In the code below I convert all variables to characters and want to let R know that I am using panel data by the pdata.frame command on the last line. However, the problem now is that the command pdata.frame converts the variables x2 and x3 (the individuals and time indicator) to factors even when stringsAsFactors=FALSE.

#Regressions
df=read_excel("C:/Users/Luuk/Desktop/Master Thesis EME/Data/indep_dep_indlevel.xlsx")
df_dep=data.frame(df[,79])
count=as.data.frame(rep(1:3669, times=1, each=3))
df=cbind(count,df[,3:79])
df_indep=data.frame(df[,c(1:5,8,10:15,17:25,27:44,45,53:77)])
dflm=cbind(df_dep,df_indep)
dflm1 <- data.frame(lapply(dflm, as.character), stringsAsFactors=FALSE)

names(dflm1)[c(2:66)] <- c(paste("x", 1:65, sep=""))
names(dflm1)[1] <- "y"
dflm2=pdata.frame(dflm1,index=c("x1","x2"),stringsAsFactors=FALSE)

Consequently, the following pooled OLS model estimation gives the error:

Error in class(x) <- setdiff(class(x), "pseries") :
adding class "factor" to an invalid object In addition: Warning message: In model.response(mf, "numeric") : using type = "numeric" with a factor response will be ignored

xnam <- paste("x", 3:65, sep="")
Formula <- formula(paste("y ~ ", paste(xnam, collapse=" + ")))
fit=plm(Formula, data=dflm2,model="pooling")

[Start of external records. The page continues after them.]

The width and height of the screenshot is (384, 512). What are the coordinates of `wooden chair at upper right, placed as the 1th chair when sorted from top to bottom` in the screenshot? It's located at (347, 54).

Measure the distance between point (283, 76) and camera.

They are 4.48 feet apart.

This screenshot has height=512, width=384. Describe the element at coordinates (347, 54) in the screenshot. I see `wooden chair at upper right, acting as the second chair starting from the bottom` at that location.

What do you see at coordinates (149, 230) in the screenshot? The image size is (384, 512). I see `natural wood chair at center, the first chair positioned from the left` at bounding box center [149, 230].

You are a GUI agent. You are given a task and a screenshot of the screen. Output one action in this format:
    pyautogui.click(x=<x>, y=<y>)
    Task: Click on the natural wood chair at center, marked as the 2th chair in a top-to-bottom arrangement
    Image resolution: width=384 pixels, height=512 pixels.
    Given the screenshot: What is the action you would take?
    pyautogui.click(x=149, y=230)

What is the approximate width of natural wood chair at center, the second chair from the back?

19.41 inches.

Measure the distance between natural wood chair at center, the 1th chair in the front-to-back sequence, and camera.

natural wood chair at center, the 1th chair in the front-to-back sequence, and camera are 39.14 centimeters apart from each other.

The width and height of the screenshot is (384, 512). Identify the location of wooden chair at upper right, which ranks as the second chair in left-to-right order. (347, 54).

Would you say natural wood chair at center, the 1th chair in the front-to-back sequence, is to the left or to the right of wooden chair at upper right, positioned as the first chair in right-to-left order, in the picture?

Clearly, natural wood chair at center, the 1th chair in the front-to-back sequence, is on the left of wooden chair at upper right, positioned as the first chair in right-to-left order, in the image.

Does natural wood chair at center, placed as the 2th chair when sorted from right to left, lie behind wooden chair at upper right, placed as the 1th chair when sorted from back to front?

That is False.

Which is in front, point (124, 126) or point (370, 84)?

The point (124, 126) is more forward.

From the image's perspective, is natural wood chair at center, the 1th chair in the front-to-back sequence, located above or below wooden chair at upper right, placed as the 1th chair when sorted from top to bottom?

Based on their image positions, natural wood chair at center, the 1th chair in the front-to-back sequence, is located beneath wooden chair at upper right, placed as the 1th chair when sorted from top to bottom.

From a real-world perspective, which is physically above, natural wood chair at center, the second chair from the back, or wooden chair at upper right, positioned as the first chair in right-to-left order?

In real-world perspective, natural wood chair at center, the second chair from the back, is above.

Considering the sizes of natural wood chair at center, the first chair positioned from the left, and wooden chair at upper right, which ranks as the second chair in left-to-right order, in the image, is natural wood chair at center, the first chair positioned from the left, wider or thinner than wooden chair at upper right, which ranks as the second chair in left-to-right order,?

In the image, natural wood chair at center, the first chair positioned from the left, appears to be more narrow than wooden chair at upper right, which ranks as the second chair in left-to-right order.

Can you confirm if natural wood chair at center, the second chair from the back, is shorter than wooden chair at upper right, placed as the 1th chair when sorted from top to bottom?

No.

How can I make my pooled OLS estimation procedure work?

Helix123
  • 3,502
  • 2
  • 16
  • 36
  • Making the index variables factors is a "feature" of `pdata.frame` - you cannot get around it. If you really want a pooled model on the numerical values of the variables which can be seen as the index variables of the panel data, just take `lm`. – Helix123 Jan 03 '20 at 16:32

1 Answers1

0

Running a panel model with pooling option is equivalent to just run a simple OLS lm(y~x). I don't see why would you need to make more than that if you are trying to obtain pooling estimates. I cannot reproduce your error, using similar steps to yours (see my code) using a xlsx file I created for this purpose. Please include a minimal working example that reproduces your error.

df=read_excel("~/Downloads/strtest.xlsx")
df_dep=data.frame(df[,1])
df2=data.frame(lapply(df, as.character), stringsAsFactors=FALSE)
names(df2)[c(1:3)] <- c(paste("x", 1:3, sep=""))
df2=cbind.data.frame(c(1,2,3,80),df2)
names(df2)[1]='y'
df3=pdata.frame(df2,index=c("x1","x2"),stringsAsFactors=FALSE)
plm(y~x1+x2+x3, data=df3,model="pooling")
Diegolog
  • 308
  • 1
  • 7